Antione Lamond Jerome Trent was sentenced Thursday to 8 and a half years after he pleaded guilty earlier this month to one count of first-degree assault, as part of negotiations with Pierce County prosecutors.
Isaac Bernard Miller got just under five years, eight months in October after he pleaded guilty to attempted first-degree assault, also as part of a plea deal.
Court records give this account of the shooting:
Miller, 16 at the time, was at the transit station with a 17-year-old friend the afternoon of March 5 when Trent arrived on a bus.
Surveillance video showed Miller and the 17-year-old engage Trent (also then 16) a few times. Eventually the 17-year-old punched Trent, and the two boys started to brawl.
At some point Trent shot the 17-year-old in the stomach from 5 feet away, and Miller and the 17-year-old fled. As they ran, Miller pulled out a gun and fired at Trent.
Maria Price, the mother of the wounded 17-year-old, wrote the court that her son had gone through more than 30 surgeries, and has struggled with depression since the shooting.

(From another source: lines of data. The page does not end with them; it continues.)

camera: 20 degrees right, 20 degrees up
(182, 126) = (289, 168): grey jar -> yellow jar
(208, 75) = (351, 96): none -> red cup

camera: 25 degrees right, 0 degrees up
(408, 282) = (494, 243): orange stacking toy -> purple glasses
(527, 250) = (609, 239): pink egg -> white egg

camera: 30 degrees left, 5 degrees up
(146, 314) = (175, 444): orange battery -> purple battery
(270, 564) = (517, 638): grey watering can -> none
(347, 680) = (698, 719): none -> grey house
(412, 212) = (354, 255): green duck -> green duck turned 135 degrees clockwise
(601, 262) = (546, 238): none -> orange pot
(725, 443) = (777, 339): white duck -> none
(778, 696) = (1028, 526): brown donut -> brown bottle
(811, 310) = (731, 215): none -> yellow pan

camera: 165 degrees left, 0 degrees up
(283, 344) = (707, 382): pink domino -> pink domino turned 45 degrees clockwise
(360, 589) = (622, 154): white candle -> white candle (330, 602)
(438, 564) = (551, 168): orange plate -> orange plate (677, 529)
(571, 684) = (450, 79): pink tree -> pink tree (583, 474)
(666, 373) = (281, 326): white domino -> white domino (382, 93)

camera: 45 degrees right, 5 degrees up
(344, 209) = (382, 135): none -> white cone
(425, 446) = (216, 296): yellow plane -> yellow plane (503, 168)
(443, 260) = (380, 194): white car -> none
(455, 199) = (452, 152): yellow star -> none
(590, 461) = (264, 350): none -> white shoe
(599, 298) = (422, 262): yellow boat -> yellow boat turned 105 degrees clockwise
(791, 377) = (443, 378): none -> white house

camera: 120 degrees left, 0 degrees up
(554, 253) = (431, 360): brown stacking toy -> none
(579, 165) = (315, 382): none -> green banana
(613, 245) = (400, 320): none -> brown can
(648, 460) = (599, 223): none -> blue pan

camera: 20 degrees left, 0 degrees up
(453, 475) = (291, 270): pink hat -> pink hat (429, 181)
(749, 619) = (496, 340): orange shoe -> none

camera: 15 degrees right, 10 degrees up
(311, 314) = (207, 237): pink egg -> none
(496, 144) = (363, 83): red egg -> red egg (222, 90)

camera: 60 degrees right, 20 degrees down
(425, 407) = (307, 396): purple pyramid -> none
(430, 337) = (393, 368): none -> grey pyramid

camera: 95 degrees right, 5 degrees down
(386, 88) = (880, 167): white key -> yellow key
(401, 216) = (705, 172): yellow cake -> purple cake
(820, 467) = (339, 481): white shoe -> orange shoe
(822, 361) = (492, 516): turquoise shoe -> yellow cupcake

“ … as a mother I wonder why over a stupid fight you have to pull a gun on my baby,” she wrote. “I have never seen anything so stupid in my life.”
No one else was hit, which Deputy Prosecutor Jesse Williams noted was very lucky.
Williams wrote that Miller “may not have been looking for trouble that day, but when trouble found him, he chose to react in a manner that endangered anyone passing by the busy thoroughfare adjacent to the mall where the shootings occurred.”
As for Trent, loved ones wrote the court that he’s the oldest of four children, and that he helps care for his siblings. His adolescence has been tough, they said, because of bullying at school and a father who has not been receptive to a relationship with him.
The family wrote that Trent has been devastated about the effect a conviction might have on his chances of a career in medicine or education.
“Allow him another chance at life, to be the young man that I know he’s destined to be,” wrote his aunt, Ta-Jon Trent. “I believe Antione has learned and (appreciates) the consequences of making bad decisions.”